Multiple Administrations have concluded that it is in America’s interest to support U.N. operations as a useful, cost-effective way to influence situations that affect the U.S. national interest but do not require direct U.S. intervention. Although the U.N. peacekeeping record includes significant failures, U.N. peace operations overall have proven to be a convenient, sometimes effective multilateral means for addressing humanitarian concerns in situations where conflict or instability make civilians vulnerable to atrocities, for promoting peace efforts, and for supporting the transition to democracy and post-conflict rebuilding.
This glimpse of the big picture was welcome in a report that focuses much of its attention on criticizing the UN Department of Peacekeeping Operations (DPKO) for its alleged “mismanagement, fraud, and corruption.” The problem with Schaefer’s excessive focus on the latter is not that DPKO, the UN, or any such large organization, is a pristine body void of any transgressions or bureaucratic impediments; it is simply that the existence of such problems does nothing to diminish the value of UN peacekeeping — particularly when Schaefer himself recognizes it.While Schaefer — like the Republican Party platform — does not sound the call of John Bolton-type conservatives to withhold U.S. dues to the UN as a purported incentive to reform, he does make this somewhat ominous recommendation:
The Bush Administration and Congress need to consider carefully any requests by the United Nations for additional funding for a system in which procurement problems have wasted millions of dollars and sexual abuse by peacekeepers is still occurring.

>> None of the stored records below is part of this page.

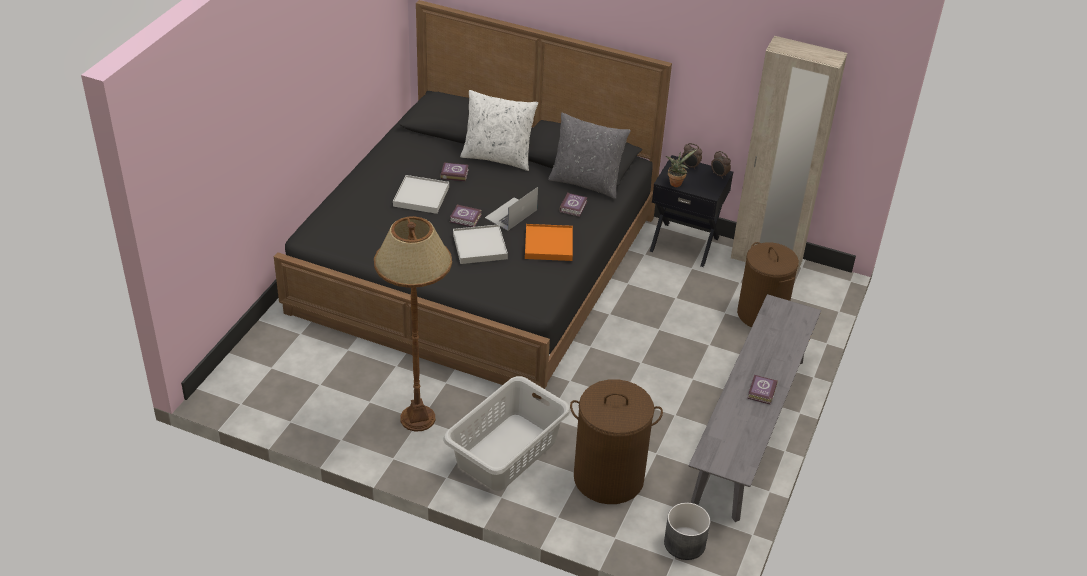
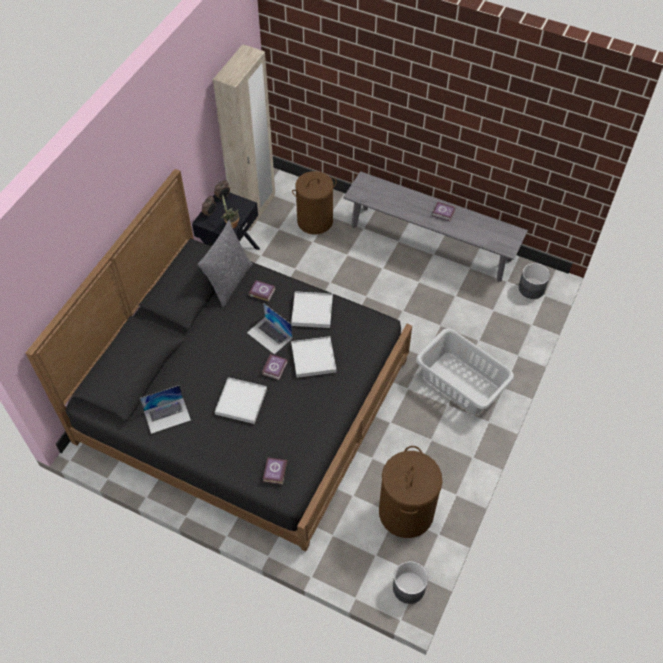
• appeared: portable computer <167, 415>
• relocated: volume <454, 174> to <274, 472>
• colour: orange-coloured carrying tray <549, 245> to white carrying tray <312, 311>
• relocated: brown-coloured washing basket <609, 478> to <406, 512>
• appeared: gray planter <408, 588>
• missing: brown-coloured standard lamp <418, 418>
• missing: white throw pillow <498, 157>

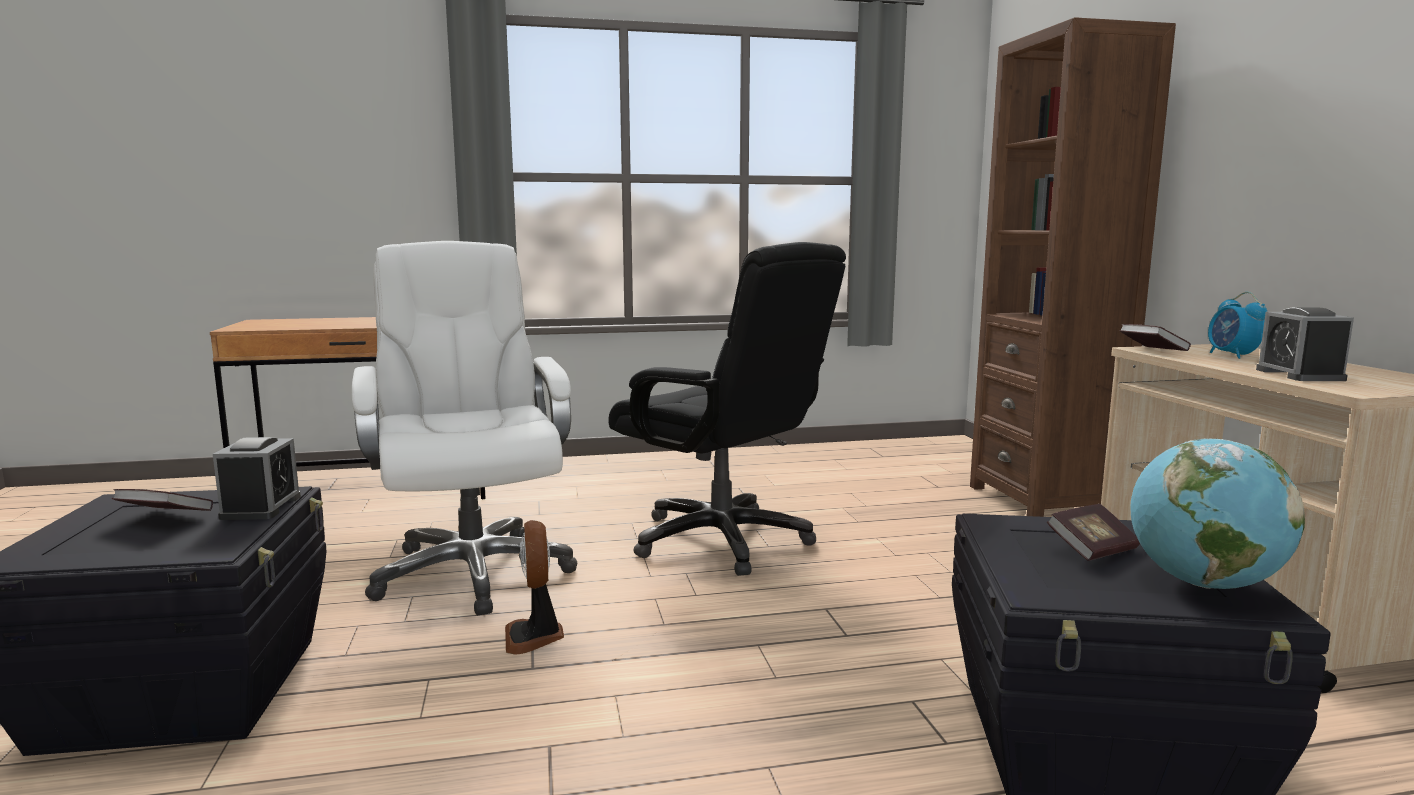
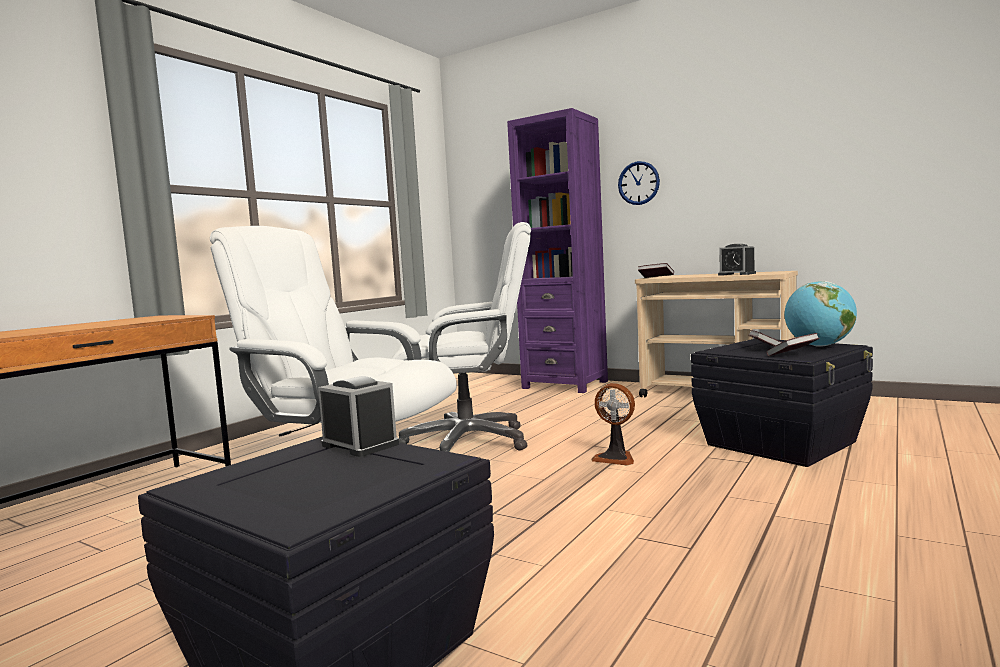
• colour: black computer chair <723, 540> to white computer chair <468, 442>
• colour: brown-coloured bookshelf <1043, 500> to purplish bookshelf <565, 385>
• relocated: fan <535, 636> to <615, 458>
• appeared: hanging clock <638, 183>
• relocated: volume <165, 517> to <792, 355>
• missing: bedside clock <1232, 355>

Yes, procurement and sexual abuse problems are still occurring — even if the vast majority of the evidence that Schaefer draws from comes from over three years ago, before DPKO instituted certain key reforms that have had a strong effect in reducing instances of sexual exploitation and corruption. Violations that do occur constitute a definite, but remediable, problem. To overcome these obstacles, though, the United States will have to engage more, not less, in UN peacekeeping — particularly when the end result, a UN peacekeeping system that both achieves U.S. interests and operates up to Schaefer’s standards of accountability and management, is in everybody’s interests.